* Prompt *
Could you reproduce every one of the rows below word for word, leaving the pictures out of your answer?
*** Opening Source records ***
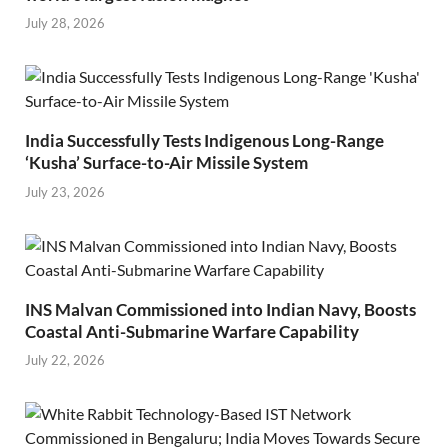
July 28, 2026
India Successfully Tests Indigenous Long-Range
‘Kusha’ Surface-to-Air Missile System
July 23, 2026
INS Malvan Commissioned into Indian Navy, Boosts
Coastal Anti-Submarine Warfare Capability
July 22, 2026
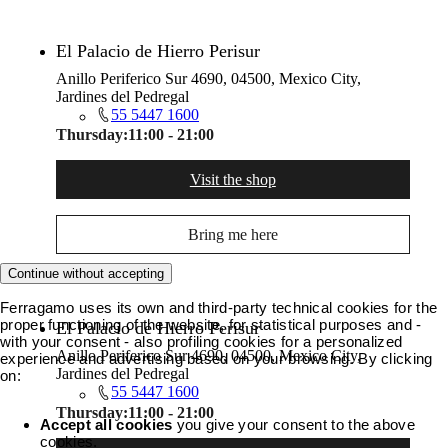
El Palacio de Hierro Perisur
Anillo Periferico Sur 4690, 04500, Mexico City,
Jardines del Pedregal
55 5447 1600
Thursday:
11:00 - 21:00
Visit the shop
Bring me here
Continue without accepting
Ferragamo uses its own and third-party technical cookies for the
proper functioning of the website, for statistical purposes and -
El Palacio de Hierro Perisur
with your consent - also profiling cookies for a personalized
Anillo Periferico Sur 4690, 04500, Mexico City,
experience and advertising based on your browsing. By clicking
Jardines del Pedregal
on:
55 5447 1600
Thursday:
11:00 - 21:00
Accept all cookies
you give your consent to the above
cookies.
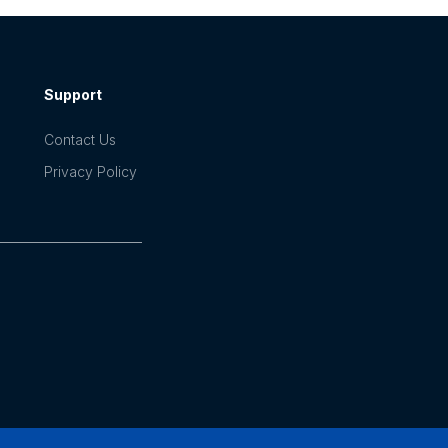
Support
Contact Us
Privacy Policy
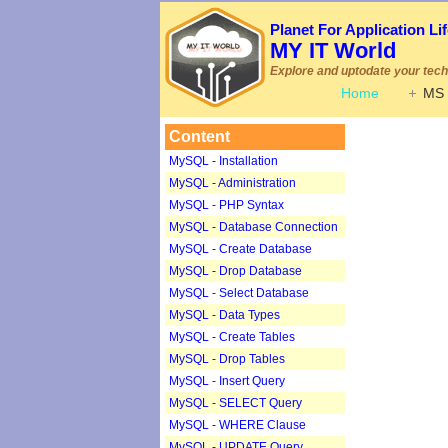
Planet For Application L
MY IT World
Explore and uptodate your techn
Home
MS 
Content
MySQL - Installation
MySQL - Administration
MySQL - PHP Syntax
MySQL - Database Connection
MySQL - Create Database
MySQL - Drop Database
MySQL - Select Database
MySQL - Data Types
MySQL - Create Tables
MySQL - Drop Tables
MySQL - Insert Query
MySQL - SELECT Query
MySQL - WHERE Clause
MySQL - UPDATE Query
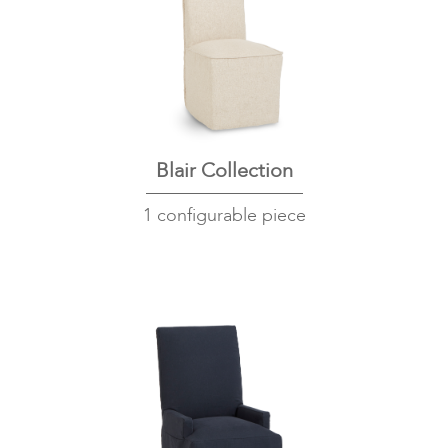
Blair Collection
1 configurable piece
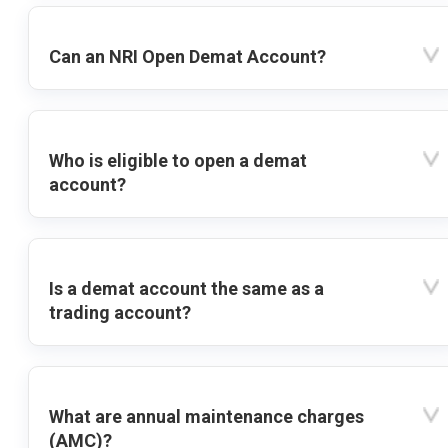
Can an NRI Open Demat Account?
Who is eligible to open a demat
account?
Is a demat account the same as a
trading account?
What are annual maintenance charges
(AMC)?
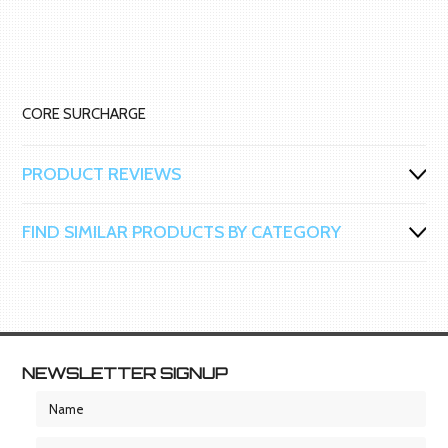
CORE SURCHARGE
PRODUCT REVIEWS
FIND SIMILAR PRODUCTS BY CATEGORY
NEWSLETTER SIGNUP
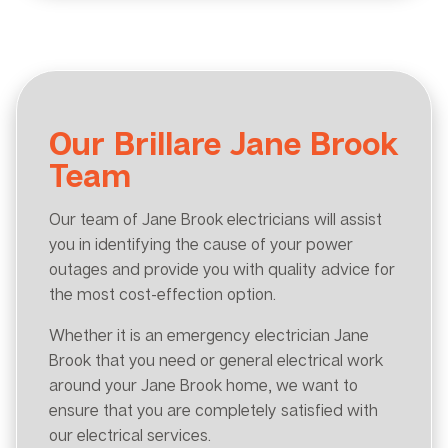
Our Brillare Jane Brook
Team
Our team of Jane Brook electricians will assist
you in identifying the cause of your power
outages and provide you with quality advice for
the most cost-effection option.
Whether it is an emergency electrician Jane
Brook that you need or general electrical work
around your Jane Brook home, we want to
ensure that you are completely satisfied with
our electrical services.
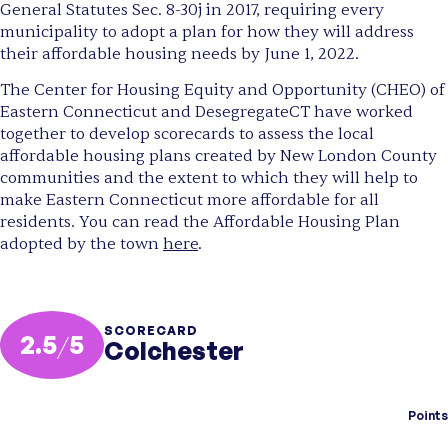
General Statutes Sec. 8-30j in 2017, requiring every
municipality to adopt a plan for how they will address
their affordable housing needs by June 1, 2022.
The Center for Housing Equity and Opportunity (CHEO) of
Eastern Connecticut and DesegregateCT have worked
together to develop scorecards to assess the local
affordable housing plans created by New London County
communities and the extent to which they will help to
make Eastern Connecticut more affordable for all
residents. You can read the Affordable Housing Plan
adopted by the town
here
.
SCORECARD
2.5
/
5
Colchester
Points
*** Closing Source records ***
* Result of the exercise *
July 28, 2026
India Successfully Tests Indigenous Long-Range
‘Kusha’ Surface-to-Air Missile System
July 23, 2026
INS Malvan Commissioned into Indian Navy, Boosts
Coastal Anti-Submarine Warfare Capability
July 22, 2026
El Palacio de Hierro Perisur
Anillo Periferico Sur 4690, 04500, Mexico City,
Jardines del Pedregal
55 5447 1600
Thursday:
11:00 - 21:00
Visit the shop
Bring me here
Continue without accepting
Ferragamo uses its own and third-party technical cookies for the
proper functioning of the website, for statistical purposes and -
El Palacio de Hierro Perisur
with your consent - also profiling cookies for a personalized
Anillo Periferico Sur 4690, 04500, Mexico City,
experience and advertising based on your browsing. By clicking
Jardines del Pedregal
on:
55 5447 1600
Thursday:
11:00 - 21:00
Accept all cookies
you give your consent to the above
cookies.
Support
Contact Us
Privacy Policy
Planet For Application L
MY IT World
Explore and uptodate your techn
Home
MS 
Content
MySQL - Installation
MySQL - Administration
MySQL - PHP Syntax
MySQL - Database Connection
MySQL - Create Database
MySQL - Drop Database
MySQL - Select Database
MySQL - Data Types
MySQL - Create Tables
MySQL - Drop Tables
MySQL - Insert Query
MySQL - SELECT Query
MySQL - WHERE Clause
MySQL - UPDATE Query
Blair Collection
1 configurable piece
Can an NRI Open Demat Account?
Who is eligible to open a demat
account?
Is a demat account the same as a
trading account?
What are annual maintenance charges
(AMC)?
CORE SURCHARGE
PRODUCT REVIEWS
FIND SIMILAR PRODUCTS BY CATEGORY
NEWSLETTER SIGNUP
Our Brillare Jane Brook
Team
Our team of Jane Brook electricians will assist
you in identifying the cause of your power
outages and provide you with quality advice for
the most cost-effection option.
Whether it is an emergency electrician Jane
Brook that you need or general electrical work
around your Jane Brook home, we want to
ensure that you are completely satisfied with
our electrical services.
General Statutes Sec. 8-30j in 2017, requiring every
municipality to adopt a plan for how they will address
their affordable housing needs by June 1, 2022.
The Center for Housing Equity and Opportunity (CHEO) of
Eastern Connecticut and DesegregateCT have worked
together to develop scorecards to assess the local
affordable housing plans created by New London County
communities and the extent to which they will help to
make Eastern Connecticut more affordable for all
residents. You can read the Affordable Housing Plan
adopted by the town
here
.
SCORECARD
2.5
/
5
Colchester
Points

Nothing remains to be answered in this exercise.